> REQUESTS
[1] Copy the section of the Beethoven essay that begins at the words "Then there is" and stops after "other way around.)", renaming "double-whammy" as "one-two punch".
[2] According to the Beethoven essay, how many Beethoven piano sonatas did the writer learn and perform?
[3] Summarize the Beethoven essay in two sentences.

> EXCERPT TO READ
((
Someone had recommended me. The only condition was that I play a
piano concerto by a Dutch composer since the program they were taking
on tour had to be all Dutch.
Given our finances at the time, it was with a deep sigh that I
explained my inability to oblige. Far from having a Dutch concerto
on my repertoire, I had not even been aware such a thing existed
in the first place. My manager, too, sighed as she contemplated
the loss of her commission, but promised to convey my regrets to
the orchestra.
Next morning the phone rang. The polite voice at the other end
indicated that he was calling from Holland and introduced himself
as the director of Stichting Overijssels Philharmonisch Orkest,
the Dutch orchestra in question. "Mr. Vazsonyi," he said,
"I just want to make sure we have understood your response
accurately. Are we to assume that you do not play any of the piano
concertos by Beethoven?"
Beethoven, Dutch?!
Then there is what many consider the award-winning double-whammy
of the century: Austria has persuaded the rest of the world that
Beethoven was Austrian and Hitler was German. (It was, of course,
the other way around.)
All these memories were floating through my mind as I stumbled
upon a lengthy essay on the Internet, entitled "Beethoven Proof."
In it, the writer presents detailed evidence that Beethoven was
"AT LEAST of African descent," if not altogether black.
Having spent much of my life studying Beethoven, having devoted
years to learning and performing the complete cycle of his 32 piano
sonatas, and having made a television film about him, I was naturally
curious.
The evidence presented is far too involved to reproduce here. In
any event, I was more interested in motivation and purpose. The
author seemed to be better-informed and more serious than most afro-centrists,
which is why his points deserve attention. "Whether you're
a lover of classical music or not," the writer contends, "the
significance here is that our black youth have yet one more role
model to look up to. Beethoven can be included among the ranks of
people of African descent in which the whole world holds dear, but
tried to claim as 'pure' white. He and others like Alexander Pushkin
and Alexander Dumas...are among the few people...a black student
in a history class can proudly proclaim as being 'black,' with a
sense of pride."
I am not aware that anyone has "tried to claim Beethoven as
pure white," or pure anything, but that's beside the point.
))
> EXTRACTED MATERIAL
((
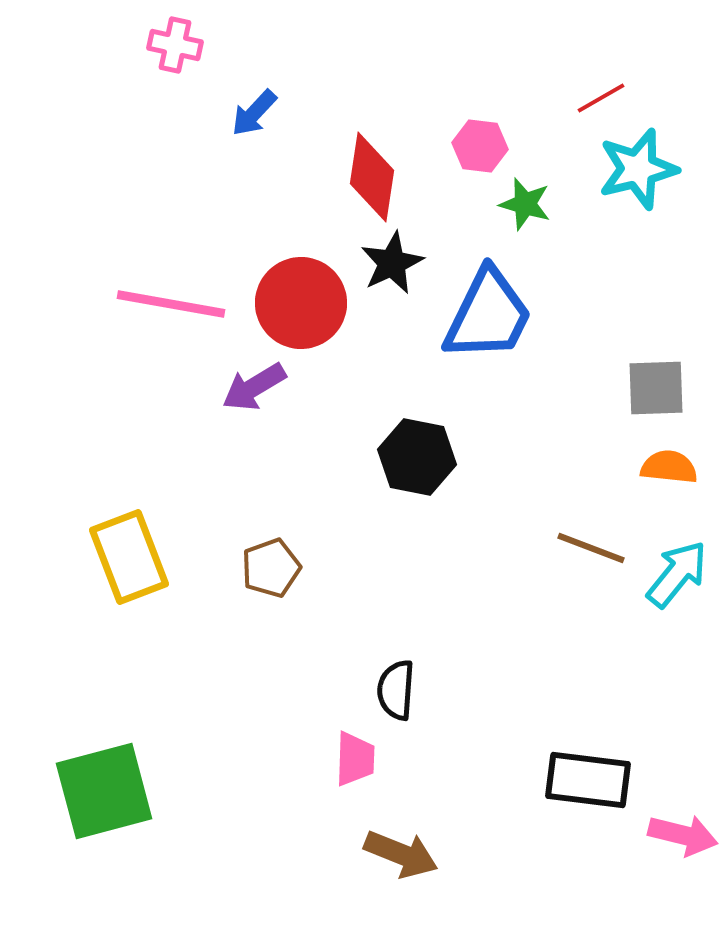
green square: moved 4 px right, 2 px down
))
((
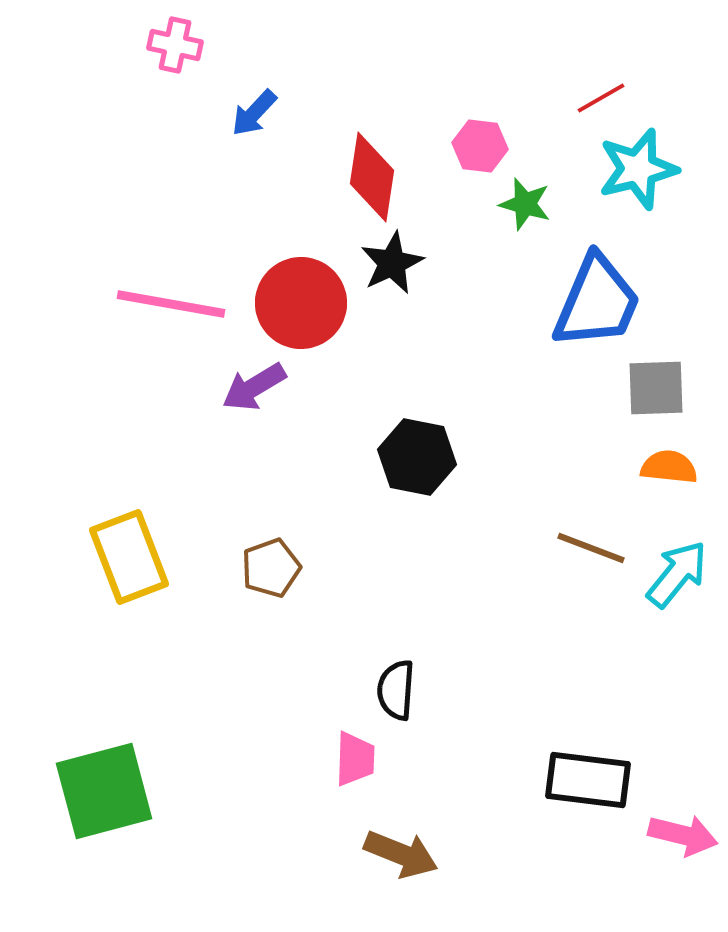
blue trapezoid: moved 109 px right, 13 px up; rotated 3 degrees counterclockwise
))
> RESPONSE LIST
[1]
Then there is what many consider the award-winning one-two punch
of the century: Austria has persuaded the rest of the world that
Beethoven was Austrian and Hitler was German. (It was, of course,
the other way around.)

[2] All 32 of them, the complete cycle.

[3] A Dutch orchestra touring with an all-Dutch program wanted the writer to play a piano concerto by a Dutch composer, and after the writer declined, its director phoned to ask whether that meant the writer played none of Beethoven's piano concertos. Later, the writer, who had spent much of life studying Beethoven, came across an online essay titled "Beethoven Proof" arguing that Beethoven was at least of African descent, and took most interest in its purpose of giving black youth one more role model.